Hinterhof, auf dem Schild steht "Kraft".Und was habe ich noch während des Seminars gelernt?
- Streber heißt auf Russisch „Botan“, was zu deutsche „Botaniker“ bedeutet.
- Es gibt Schulen in der Ukraine, die ihren Unterricht in Doppelstunden organisieren, diesen aber nicht in zweimal 45 Minuten teilen, sondern in dreimal 30 Minuten, damit die Schüler zweimal und nicht nur einmal fünf Minuten zu spät kommen.
- Vor zehn Jahren konnte man sich in Odessa durchaus leisten, die 30 Minuten Fußweg zur Schule als Lehrer jeden Morgen mit dem Taxi zurückzulegen – für 50 Cent ein Schnäppchen. Heute kostet dieselbe Strecke 2,50 €.
- Rosa Toilettenpapier ist hier nicht unüblich.
- Die "Potomkinsche Treppe", das Wahrzeichen von Odessa überhaupt, hat 192 Stufen. Es waren einmal 200, die restlichen acht werden mittlerweile von einer neuen Hauptstraße bedeckt. Wenn man schon ein Wahrzeichen hat, dann sind die acht Stufen anscheinend auch egal. Man sollte den Kölner Domtürmen mal die Spitzen abnehmen...

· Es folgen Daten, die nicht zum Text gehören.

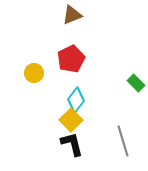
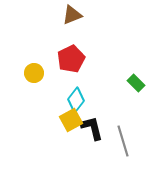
yellow square: rotated 15 degrees clockwise
black L-shape: moved 20 px right, 16 px up
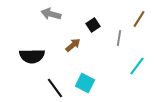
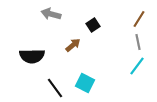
gray line: moved 19 px right, 4 px down; rotated 21 degrees counterclockwise
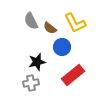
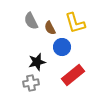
yellow L-shape: rotated 10 degrees clockwise
brown semicircle: rotated 24 degrees clockwise
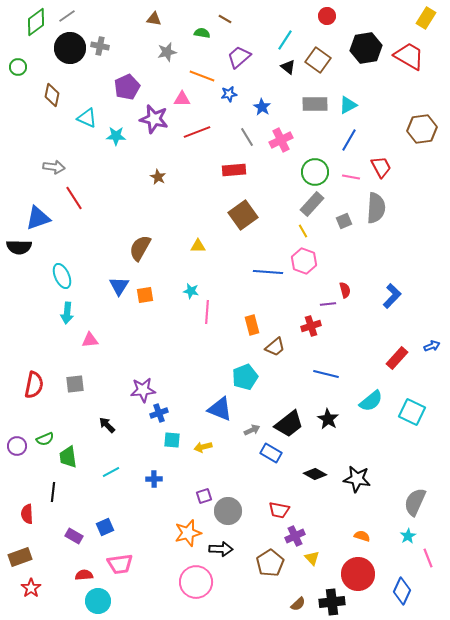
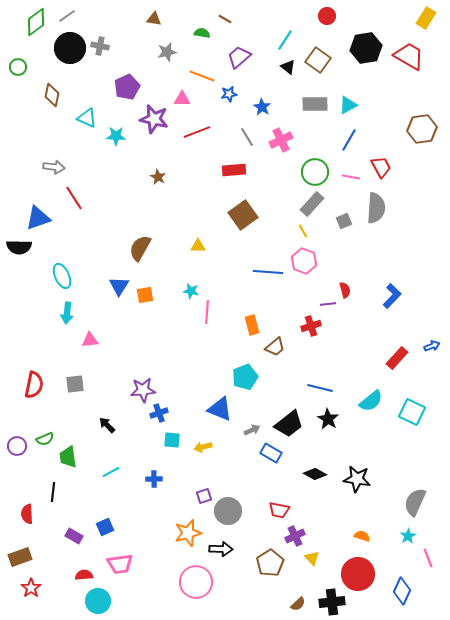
blue line at (326, 374): moved 6 px left, 14 px down
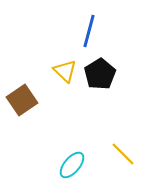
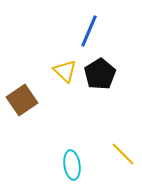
blue line: rotated 8 degrees clockwise
cyan ellipse: rotated 48 degrees counterclockwise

- Ein „Gogol Mogol“ ist ein geschlagenes Ei mit Zucker. Soll ganz gut schmecken.
- Die Miliz (= Polizei) kann dich aus den unerfindlichsten Gründen anhalten, vor allem wenn du mit dem Auto unterwegs bist. Wenn sie dich anhalten, bist du mindestens 10 € los (was mir zum Glück noch nicht passiert ist).
- Krivoj Rog ist die längste Stadt der Ukraine. 700.000 Menschen wohnen in einer Stadt, die 120 km lang ist und deren Industriegebiet sogar noch mehr Staub und Gestank produziert als das in Saporoschje.
- Ein Funktionsverbgefüge (Achtung, liebe Germanistikstudenten!) ist eine feste Verbindung zwischen Verb und Substantiv, bei der das Substantiv von einem Verb abgeleitet wurde (z. B.: Verantwortung übernehmen – Nachricht geben – in Kraft treten...)
Vor allem aber habe ich „mitgenommen“, dass ich in den nächsten sechs Monaten noch einmal nach Odessa reisen muss. 16 Stunden im Zug hin oder her – die Reise ist es definitiv Wert.